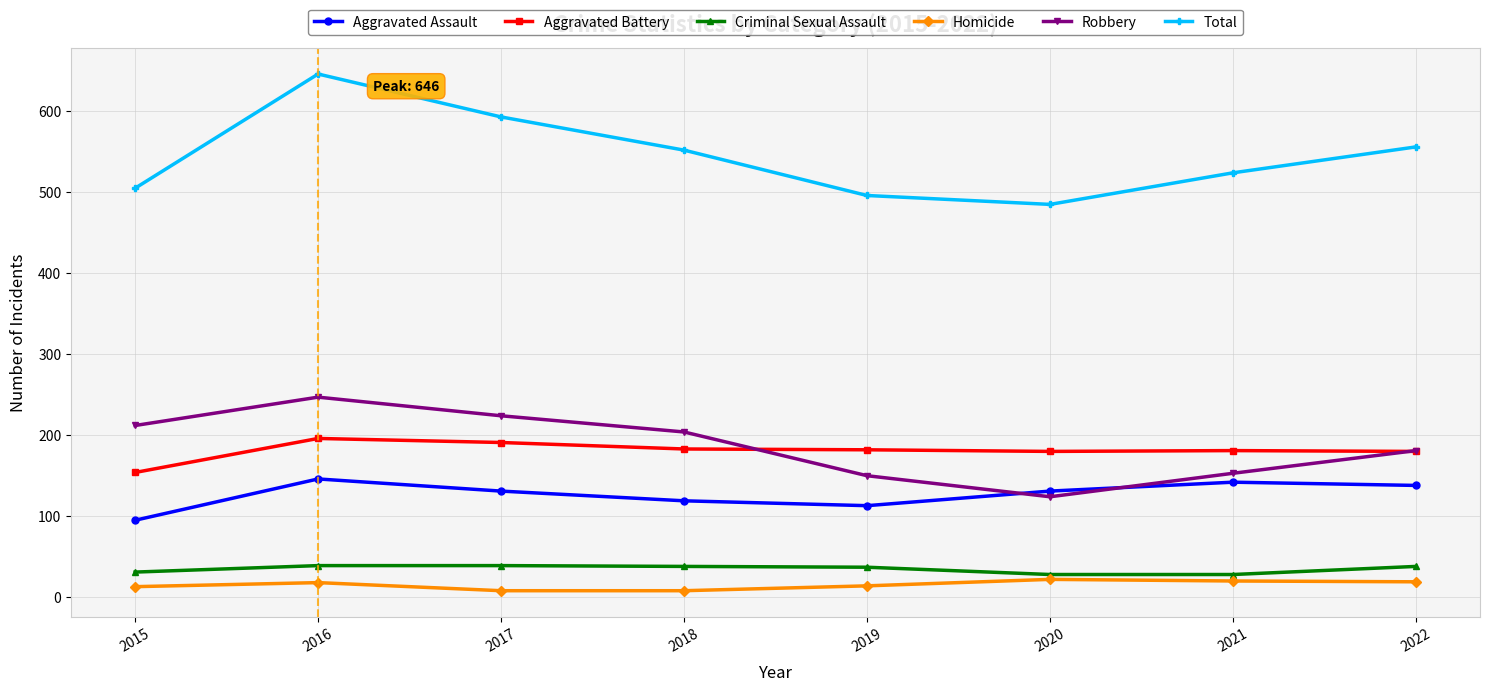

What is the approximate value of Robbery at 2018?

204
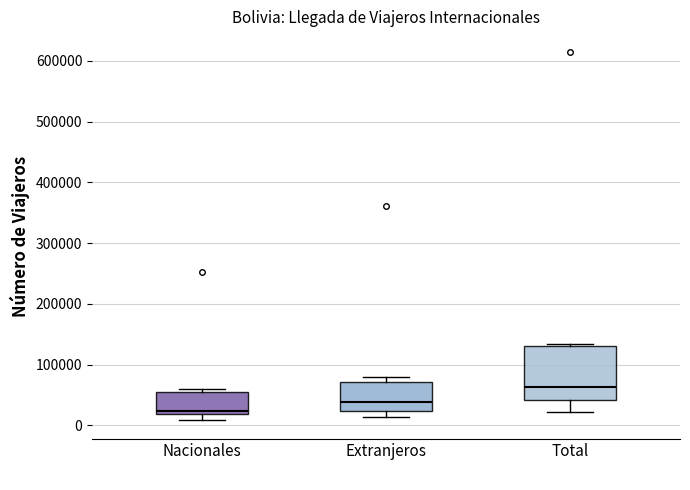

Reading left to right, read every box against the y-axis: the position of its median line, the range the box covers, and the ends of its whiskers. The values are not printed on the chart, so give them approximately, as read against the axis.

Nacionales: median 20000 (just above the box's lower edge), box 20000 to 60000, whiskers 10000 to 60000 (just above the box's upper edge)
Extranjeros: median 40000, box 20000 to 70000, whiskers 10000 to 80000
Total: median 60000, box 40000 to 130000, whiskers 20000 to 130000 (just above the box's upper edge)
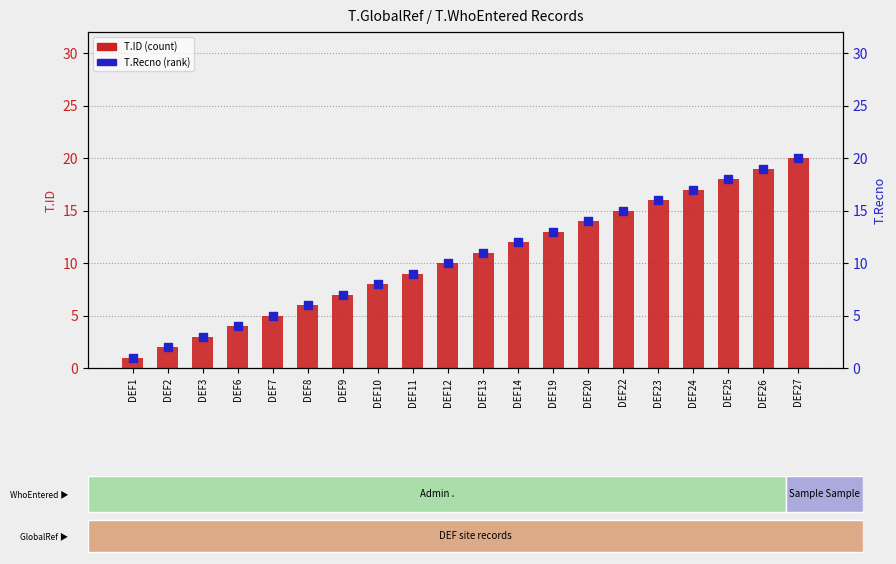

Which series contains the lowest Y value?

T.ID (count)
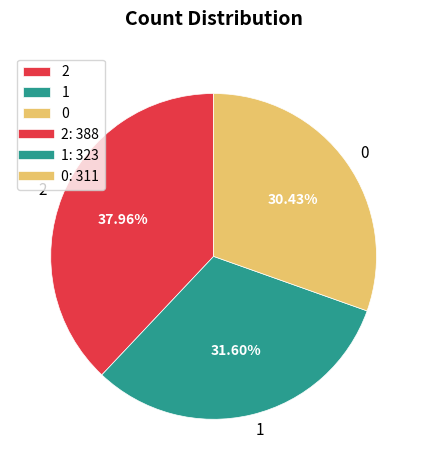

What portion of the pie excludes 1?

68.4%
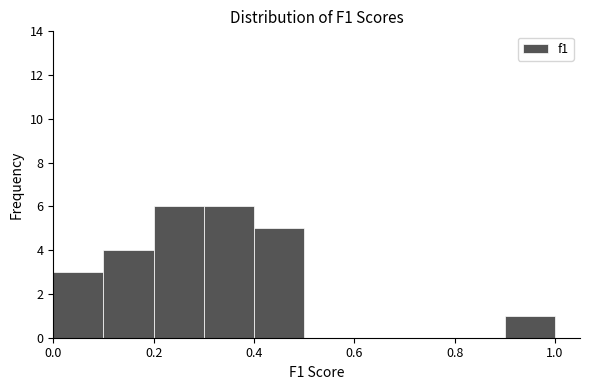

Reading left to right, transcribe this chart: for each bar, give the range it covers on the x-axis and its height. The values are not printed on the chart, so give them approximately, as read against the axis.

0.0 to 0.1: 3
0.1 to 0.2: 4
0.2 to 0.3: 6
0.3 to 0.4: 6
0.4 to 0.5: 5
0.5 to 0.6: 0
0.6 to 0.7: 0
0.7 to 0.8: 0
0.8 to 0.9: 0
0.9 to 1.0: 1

**Problem:** Reproduce all of the records above, swapping "approximately" for "roughly" wherever it occurs and leaving everything else unchanged. Omit the pictures.

**Response box:**
What is the approximate value of Robbery at 2018?

204

Reading left to right, read every box against the y-axis: the position of its median line, the range the box covers, and the ends of its whiskers. The values are not printed on the chart, so give them roughly, as read against the axis.

Nacionales: median 20000 (just above the box's lower edge), box 20000 to 60000, whiskers 10000 to 60000 (just above the box's upper edge)
Extranjeros: median 40000, box 20000 to 70000, whiskers 10000 to 80000
Total: median 60000, box 40000 to 130000, whiskers 20000 to 130000 (just above the box's upper edge)

Which series contains the lowest Y value?

T.ID (count)

What portion of the pie excludes 1?

68.4%

Reading left to right, transcribe this chart: for each bar, give the range it covers on the x-axis and its height. The values are not printed on the chart, so give them roughly, as read against the axis.

0.0 to 0.1: 3
0.1 to 0.2: 4
0.2 to 0.3: 6
0.3 to 0.4: 6
0.4 to 0.5: 5
0.5 to 0.6: 0
0.6 to 0.7: 0
0.7 to 0.8: 0
0.8 to 0.9: 0
0.9 to 1.0: 1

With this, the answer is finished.